S. Afr. dent. j. vol.72 no.3 Johannesburg Abr. 2017

 

CLINICAL REVIEW

 

Management of necrotic pulp of immature permanent incisor tooth: A regenerative endodontic treatment protocol: case report

 

 

DS MoodleyI; C. PeckII; T MoodleyIII; N PatelIV

IPhD, MSc Dent, PDD Aesth, BDS. 'Department of Restorative Dentistry, Faculty of Dentistry, University of the Western Cape, Cape Town, South Africa
IIBChD''Department of Restorative Dentistry, Faculty of Dentistry, University of the Western Cape, Cape Town, South Africa
IIIBChD. 'Department of Restorative Dentistry, Faculty of Dentistry, University of the Western Cape, Cape Town, South Africa
IVMChD'. Department of Restorative Dentistry, Faculty of Dentistry, University of the Western Cape, Cape Town, South Africa

Correspondence

 

 


ABSTRACT

It is possible that a paradigm shift may be in the offing in the approach to treatment of immature teeth with necrotic pulp, away from traditional apexification procedures and to a biologically-based endodontic protocol intended to produce regeneration, based on the deliberate introduction of bleeding into the canal space to provide a scaffold and allow the ingress of stem cells.

-------

◆ Prompt 1
From the dental case report, copy word for word everything from "It is possible" down to "of stem cells.".
◆ Prompt 2
Do the following statements agree with the dental case report? Answer yes or no for each, quoting the words of the case report that decide it.
(a) The case report appeared in volume 72, number 3 of the journal.
(b) The abstract describes a shift toward traditional apexification procedures.
(c) The protocol deliberately introduces bleeding into the canal space to provide a scaffold.
◆ Prompt 3
Continue the abstract of the case report on regenerative treatment of immature incisors with necrotic pulp, starting after its last sentence.

◆ Record extracts
-------

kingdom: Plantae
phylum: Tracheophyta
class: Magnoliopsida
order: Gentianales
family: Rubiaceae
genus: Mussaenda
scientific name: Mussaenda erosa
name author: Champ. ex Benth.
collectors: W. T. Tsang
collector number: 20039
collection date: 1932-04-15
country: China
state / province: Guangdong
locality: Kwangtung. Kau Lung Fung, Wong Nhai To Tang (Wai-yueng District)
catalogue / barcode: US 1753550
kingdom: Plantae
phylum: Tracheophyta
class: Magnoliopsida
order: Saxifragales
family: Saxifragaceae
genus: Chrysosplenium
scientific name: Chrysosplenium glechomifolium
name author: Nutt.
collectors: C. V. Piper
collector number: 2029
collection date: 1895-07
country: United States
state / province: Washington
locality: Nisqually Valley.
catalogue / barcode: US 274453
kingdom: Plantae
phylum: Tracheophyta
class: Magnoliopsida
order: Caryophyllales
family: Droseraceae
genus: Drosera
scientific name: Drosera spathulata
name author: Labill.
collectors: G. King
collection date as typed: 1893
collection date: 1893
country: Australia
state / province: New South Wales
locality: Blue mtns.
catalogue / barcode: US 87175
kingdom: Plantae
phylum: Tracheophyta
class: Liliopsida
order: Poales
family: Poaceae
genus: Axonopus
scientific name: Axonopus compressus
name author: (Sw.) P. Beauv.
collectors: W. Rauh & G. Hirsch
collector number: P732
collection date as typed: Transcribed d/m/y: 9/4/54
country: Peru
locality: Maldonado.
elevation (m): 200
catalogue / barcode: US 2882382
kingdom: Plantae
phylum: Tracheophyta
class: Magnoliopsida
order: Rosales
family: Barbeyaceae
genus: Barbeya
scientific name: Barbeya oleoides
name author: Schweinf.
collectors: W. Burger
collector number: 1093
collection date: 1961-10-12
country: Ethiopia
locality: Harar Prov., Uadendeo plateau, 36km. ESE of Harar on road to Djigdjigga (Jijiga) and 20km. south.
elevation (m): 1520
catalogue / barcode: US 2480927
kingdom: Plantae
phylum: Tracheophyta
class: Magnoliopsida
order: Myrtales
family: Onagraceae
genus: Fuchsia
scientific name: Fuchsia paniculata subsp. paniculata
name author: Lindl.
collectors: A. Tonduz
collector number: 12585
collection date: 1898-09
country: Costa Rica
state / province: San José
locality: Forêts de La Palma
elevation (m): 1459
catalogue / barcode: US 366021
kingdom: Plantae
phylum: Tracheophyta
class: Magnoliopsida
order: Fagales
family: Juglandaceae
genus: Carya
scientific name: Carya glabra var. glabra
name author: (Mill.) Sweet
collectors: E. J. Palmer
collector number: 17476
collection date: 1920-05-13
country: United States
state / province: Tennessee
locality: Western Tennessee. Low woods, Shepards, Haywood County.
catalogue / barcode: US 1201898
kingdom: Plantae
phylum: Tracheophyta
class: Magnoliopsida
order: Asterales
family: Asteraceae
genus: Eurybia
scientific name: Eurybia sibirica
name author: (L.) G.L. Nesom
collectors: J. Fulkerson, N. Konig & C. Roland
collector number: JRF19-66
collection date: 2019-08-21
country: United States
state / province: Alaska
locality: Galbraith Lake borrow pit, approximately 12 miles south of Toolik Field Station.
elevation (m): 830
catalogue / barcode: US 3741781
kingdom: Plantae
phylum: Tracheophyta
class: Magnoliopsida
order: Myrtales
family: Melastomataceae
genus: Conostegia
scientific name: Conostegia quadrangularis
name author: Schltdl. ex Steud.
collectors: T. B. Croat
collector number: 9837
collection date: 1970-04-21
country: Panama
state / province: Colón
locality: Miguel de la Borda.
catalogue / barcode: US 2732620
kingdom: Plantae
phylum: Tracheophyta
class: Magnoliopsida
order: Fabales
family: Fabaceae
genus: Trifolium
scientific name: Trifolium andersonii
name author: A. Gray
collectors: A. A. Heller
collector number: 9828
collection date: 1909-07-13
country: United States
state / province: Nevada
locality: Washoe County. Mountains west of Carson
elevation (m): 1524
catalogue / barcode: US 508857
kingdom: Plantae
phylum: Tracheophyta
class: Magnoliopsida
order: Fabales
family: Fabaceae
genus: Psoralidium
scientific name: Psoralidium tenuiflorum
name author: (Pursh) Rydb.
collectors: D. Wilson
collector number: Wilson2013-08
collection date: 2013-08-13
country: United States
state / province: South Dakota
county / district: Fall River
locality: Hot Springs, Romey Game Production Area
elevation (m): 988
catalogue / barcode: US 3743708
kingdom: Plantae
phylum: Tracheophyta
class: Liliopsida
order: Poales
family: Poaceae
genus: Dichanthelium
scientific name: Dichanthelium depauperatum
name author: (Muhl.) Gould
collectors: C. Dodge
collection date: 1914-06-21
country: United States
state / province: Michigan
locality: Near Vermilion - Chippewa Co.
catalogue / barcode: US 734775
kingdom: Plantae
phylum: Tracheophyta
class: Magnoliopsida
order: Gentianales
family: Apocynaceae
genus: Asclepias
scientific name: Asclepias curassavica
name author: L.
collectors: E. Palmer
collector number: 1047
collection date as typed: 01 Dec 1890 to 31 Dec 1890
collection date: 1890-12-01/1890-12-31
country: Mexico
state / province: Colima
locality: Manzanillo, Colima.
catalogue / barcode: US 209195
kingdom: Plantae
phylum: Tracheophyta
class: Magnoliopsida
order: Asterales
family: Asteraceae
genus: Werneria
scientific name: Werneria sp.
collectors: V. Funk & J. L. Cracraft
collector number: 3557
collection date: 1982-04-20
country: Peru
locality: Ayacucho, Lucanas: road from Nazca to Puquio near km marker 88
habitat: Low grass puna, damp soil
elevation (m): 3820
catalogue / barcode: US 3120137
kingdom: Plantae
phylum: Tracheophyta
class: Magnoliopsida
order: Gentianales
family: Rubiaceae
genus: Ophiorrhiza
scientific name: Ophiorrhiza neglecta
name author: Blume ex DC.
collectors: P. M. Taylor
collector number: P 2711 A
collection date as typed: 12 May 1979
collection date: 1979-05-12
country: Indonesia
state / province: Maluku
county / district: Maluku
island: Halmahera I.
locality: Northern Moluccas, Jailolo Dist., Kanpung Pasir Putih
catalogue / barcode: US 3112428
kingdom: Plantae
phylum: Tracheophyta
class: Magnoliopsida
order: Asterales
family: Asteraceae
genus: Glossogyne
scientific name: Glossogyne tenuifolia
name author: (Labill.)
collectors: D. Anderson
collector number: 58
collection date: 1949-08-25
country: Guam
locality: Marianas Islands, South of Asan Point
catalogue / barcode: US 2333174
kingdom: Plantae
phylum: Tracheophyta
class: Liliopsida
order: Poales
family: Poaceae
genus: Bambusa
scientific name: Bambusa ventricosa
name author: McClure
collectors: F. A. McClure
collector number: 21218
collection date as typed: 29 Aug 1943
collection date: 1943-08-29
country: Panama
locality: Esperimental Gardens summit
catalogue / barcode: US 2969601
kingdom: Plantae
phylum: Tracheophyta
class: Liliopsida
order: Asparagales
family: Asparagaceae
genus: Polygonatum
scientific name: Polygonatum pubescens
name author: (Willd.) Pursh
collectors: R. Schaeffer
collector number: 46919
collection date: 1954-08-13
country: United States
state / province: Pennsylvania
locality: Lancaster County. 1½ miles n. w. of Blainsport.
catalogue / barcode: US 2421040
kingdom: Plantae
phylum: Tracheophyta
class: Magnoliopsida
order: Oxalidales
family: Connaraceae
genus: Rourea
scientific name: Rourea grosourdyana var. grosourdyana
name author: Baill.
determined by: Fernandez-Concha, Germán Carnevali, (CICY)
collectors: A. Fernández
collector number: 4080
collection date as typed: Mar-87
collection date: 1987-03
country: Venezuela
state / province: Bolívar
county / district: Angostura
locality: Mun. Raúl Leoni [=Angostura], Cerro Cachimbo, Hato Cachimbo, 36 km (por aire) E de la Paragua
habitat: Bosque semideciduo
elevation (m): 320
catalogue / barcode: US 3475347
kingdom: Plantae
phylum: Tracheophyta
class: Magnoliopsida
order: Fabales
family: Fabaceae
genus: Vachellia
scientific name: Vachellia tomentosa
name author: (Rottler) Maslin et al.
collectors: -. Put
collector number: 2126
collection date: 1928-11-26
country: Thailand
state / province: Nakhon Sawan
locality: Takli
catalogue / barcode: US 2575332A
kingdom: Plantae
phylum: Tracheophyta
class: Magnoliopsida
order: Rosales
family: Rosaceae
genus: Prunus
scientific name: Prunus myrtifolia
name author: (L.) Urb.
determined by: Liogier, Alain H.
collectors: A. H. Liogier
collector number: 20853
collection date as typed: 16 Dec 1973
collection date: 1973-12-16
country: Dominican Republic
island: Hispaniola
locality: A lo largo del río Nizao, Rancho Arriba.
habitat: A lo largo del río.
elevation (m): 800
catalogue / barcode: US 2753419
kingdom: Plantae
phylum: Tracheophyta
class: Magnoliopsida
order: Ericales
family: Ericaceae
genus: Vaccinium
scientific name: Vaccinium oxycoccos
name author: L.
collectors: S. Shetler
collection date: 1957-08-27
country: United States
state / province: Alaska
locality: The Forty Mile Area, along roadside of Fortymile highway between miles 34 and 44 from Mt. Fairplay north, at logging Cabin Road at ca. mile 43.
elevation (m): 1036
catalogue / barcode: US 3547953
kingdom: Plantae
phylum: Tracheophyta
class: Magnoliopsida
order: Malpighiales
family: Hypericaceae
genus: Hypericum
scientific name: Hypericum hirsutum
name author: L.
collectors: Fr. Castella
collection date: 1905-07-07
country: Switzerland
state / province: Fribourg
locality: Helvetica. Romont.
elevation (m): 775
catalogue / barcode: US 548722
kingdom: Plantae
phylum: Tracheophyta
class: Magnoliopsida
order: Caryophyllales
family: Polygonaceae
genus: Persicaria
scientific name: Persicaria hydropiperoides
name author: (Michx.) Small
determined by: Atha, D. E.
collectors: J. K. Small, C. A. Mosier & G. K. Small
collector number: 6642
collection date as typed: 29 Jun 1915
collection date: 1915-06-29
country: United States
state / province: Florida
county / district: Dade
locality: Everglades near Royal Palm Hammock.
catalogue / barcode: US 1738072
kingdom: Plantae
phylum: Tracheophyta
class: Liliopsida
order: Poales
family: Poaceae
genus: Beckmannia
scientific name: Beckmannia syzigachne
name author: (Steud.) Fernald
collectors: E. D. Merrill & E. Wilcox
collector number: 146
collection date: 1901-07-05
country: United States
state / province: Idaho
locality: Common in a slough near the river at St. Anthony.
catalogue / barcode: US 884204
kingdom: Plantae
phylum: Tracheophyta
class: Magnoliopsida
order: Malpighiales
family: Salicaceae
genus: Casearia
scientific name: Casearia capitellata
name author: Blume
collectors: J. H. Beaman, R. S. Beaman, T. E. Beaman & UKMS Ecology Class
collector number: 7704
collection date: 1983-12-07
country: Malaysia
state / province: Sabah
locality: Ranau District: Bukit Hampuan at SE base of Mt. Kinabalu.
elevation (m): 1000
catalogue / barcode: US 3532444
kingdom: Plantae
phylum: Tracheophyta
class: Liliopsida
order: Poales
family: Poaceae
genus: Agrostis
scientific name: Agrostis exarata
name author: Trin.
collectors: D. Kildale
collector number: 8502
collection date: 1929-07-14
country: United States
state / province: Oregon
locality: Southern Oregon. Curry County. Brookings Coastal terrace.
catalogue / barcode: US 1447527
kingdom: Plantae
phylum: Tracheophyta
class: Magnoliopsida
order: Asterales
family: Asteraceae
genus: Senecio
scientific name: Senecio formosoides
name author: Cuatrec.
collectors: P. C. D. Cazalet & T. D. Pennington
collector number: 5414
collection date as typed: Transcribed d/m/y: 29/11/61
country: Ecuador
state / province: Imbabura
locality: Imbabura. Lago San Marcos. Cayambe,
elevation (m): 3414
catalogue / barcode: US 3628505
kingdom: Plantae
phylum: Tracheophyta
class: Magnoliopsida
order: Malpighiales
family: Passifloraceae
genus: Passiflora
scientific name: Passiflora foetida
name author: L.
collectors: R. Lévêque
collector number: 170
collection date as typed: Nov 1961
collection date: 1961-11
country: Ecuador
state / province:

-------

◆ Response area 1
It is possible that a paradigm shift may be in the offing in the approach to treatment of immature teeth with necrotic pulp, away from traditional apexification procedures and to a biologically-based endodontic protocol intended to produce regeneration, based on the deliberate introduction of bleeding into the canal space to provide a scaffold and allow the ingress of stem cells.

◆ Response area 2
(a) Yes: "vol.72 no.3"
(b) No: "away from traditional apexification procedures and to a biologically-based endodontic protocol intended to produce regeneration"
(c) Yes: "based on the deliberate introduction of bleeding into the canal space to provide a scaffold"

◆ Response area 3
METHODS: A patient presented with a maxillary right central incisor tooth with an open apex and periapical radiolucency. The tooth was irrigated with sodium hypochlorite and then dressed with tri-antibiotic paste consisting of ciprofloxacin, metronidazole and amoxicillin. At a subsequent visit a blood clot was produced in the canal by irritating periapical tissues and the canal then sealed with mineral trioxide aggregate and glass ionomer cement.
RESULTS: The patient was pain free, the draining sinus was resolved in two weeks, root maturation continued and apical closure occurred after two months. The tooth became responsive to cold pulp vitality testing.
CONCLUSIONS: Continued root growth invoked by regenerative endodontics may reduce the risks of fracture and premature tooth loss otherwise associated with traditional CaOH2 apexification procedures. Randomised, prospective clinical trials and long term studies are required before the technique becomes standard practice.

Keywords: Endodontics, Regeneration, Revascularization, Revitalization, Stem Cells, Apexifixation, Apexogenesis.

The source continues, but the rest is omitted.